Однако с теологической и философской позиции храбрость там явлена необычайная. Соединившись надлежащим образом, вроде штепселя и розетки, Адам с Евой начинают вырабатывать электричество, приводящее в движение мир. То есть, грехопадение состоит не в ослушании, а в действии, как таковом.

Это ж почти буддийский мотив!

Отчего-то в западной традиции прижилось определение понятия кармы как судьбы. Но это совсем не так. Карма означает именно действие. И совокупность этих действий лишает мир покоя, погружая живые существа в сансару, исполненную страданий.
Да, буддизм невероятно далёк от концепции творения. Но вот тело, телесность, как источник активного мира, а, стало быть, и творящихся в этом мире бед — крайне важный мотив стихов Инны Лиснянской на протяжении очень длительных творческих периодов.
Приговор, вернее, самооговор, вынесенный себе Инной Лиснянской в финале жизни: «Я сильно пересмотрела свои поэтические результаты и возможности и пришла к стойкому выводу – в русской поэзии я букашка » ужасающе несправедлив. Совсем всё не так. А вот проблема тела, как поля битвы добра и зла крайне интересна. Возникла эта проблема задолго до Лиснянской, осталась и после завершения её творческого пути, но некоторые грани вечной темы она сумела представить и определить необыкновенно.

Петербурженка Елена Шварц, казалось бы, работала с дихотомией тела и души совершенно иначе. Юрий Кублановский в одном из своих выступлений, посвящённых Шварц, почти напрямую указывал, что по его мнению: «Самое яркое – это короткие жизненные этюды, связанные с детством, с мамой, и даже с такими пикантными темами, как приход к девочке месячных, например. Она замечательно и поразительно это описала и, по-моему, первая в русской литературе, если не в мировой ». Это верно, но требуется некое уточнение акцентов. В автобиографической прозе Елены Шварц едва ли не подряд следуют два эпизода. Второй из них описывает ситуацию, с которой, увы, в наших и соседских палестинах сталкивается едва ли не каждая барышня: «По ночам ко мне ломился с водкой и колбасой футбольный тренер, дверь плохо закрывалась, я боялась, что он собьет защелку, и сидела полночи с перочинным ножом в руках, слушая, как шумит море».
Но первый, более хронологически ранний, момент крайне своеобразен. Своеобразность эта отлично подчёркивает бездну опасностей, окружающих в определённом возрасте каждого ребёнка и очень небольшие возможности взрослых к исправлению (а тем более — к предотвращению) подобных ситуаций: «Это было незадолго до гастролей. Я задумалась и куснула бритву, проглотив маленький кусочек. Потом осознала это, подняла руку и сказала об этом учительнице, та отправила меня домой.

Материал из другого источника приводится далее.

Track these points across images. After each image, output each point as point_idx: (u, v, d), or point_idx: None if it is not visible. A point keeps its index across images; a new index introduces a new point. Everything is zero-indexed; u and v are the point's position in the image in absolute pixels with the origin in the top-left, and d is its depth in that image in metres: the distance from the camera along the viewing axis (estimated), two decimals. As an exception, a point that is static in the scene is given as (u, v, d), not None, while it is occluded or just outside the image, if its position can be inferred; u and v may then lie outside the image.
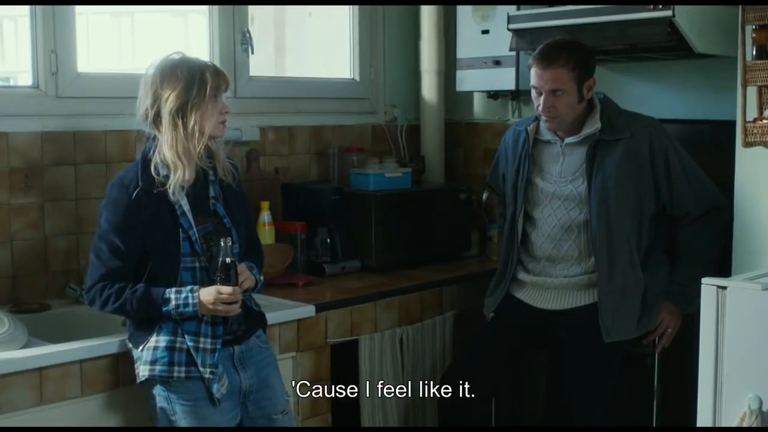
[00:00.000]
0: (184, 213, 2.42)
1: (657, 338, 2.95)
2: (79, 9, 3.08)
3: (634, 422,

Я попрощалась со всеми за руку, готовясь гордо умереть. Мой приятель Сашка нес мой портфель. По дороге мы встретили шофера из театра (недалеко жил заместитель директора по фамилии Такса, и машина его ждала). Я спросила: “Вы в театр? Скажите маме, что я проглотила бритву”. Берта открыла дверь и, услышав новость, принялась пихать в меня хлеб и вареную картошку, это меня, наверно, и спасло, бритва застряла в горле, а картошка спихнула ее вниз. Потом приехала мама, и мы с ней ездили в больницу, где долго ждали, когда меня просветят, в это время делали операцию мальчику, проглотившему цепь. Просветили, сказали — ничего страшного. Но с тех пор я стала бояться всего колющего, острого».

Вроде, обе ситуации в книге довольно проходные, не акцентированные. Вроде, строить суждение о поэтике автора на основе его детских впечатлений наивно. Но Шварц — блестящий стилист и мастер композиции. Для чего-то она ж включила в публикацию оба приведённых момента, разместив их надлежащим для читательского восприятия образом? Так вот: описанные события мне кажутся одним из возможных ключей к большому пласту творчества поэта. Обилие телесности в её стихах — это обилие слабой, искажённой, некрасивой, предающей телесности. «Блевотина у глаз» конечно, образ сугубо эпатажный, но множество подобных моментов в корпусе текстов Шварц легко обнаружит и не слишком глубокий знаток её творчества. Тела животных, от века бывшие символами то грации, то мужества, то, напротив — каких-то неприятных сущностей, вообще низводятся до элемента пейзажа. Их даже и не жаль: «Черный глухо-мертвый ослик/На обочине распух»: тут не бодлеровская «Падаль», но декорация.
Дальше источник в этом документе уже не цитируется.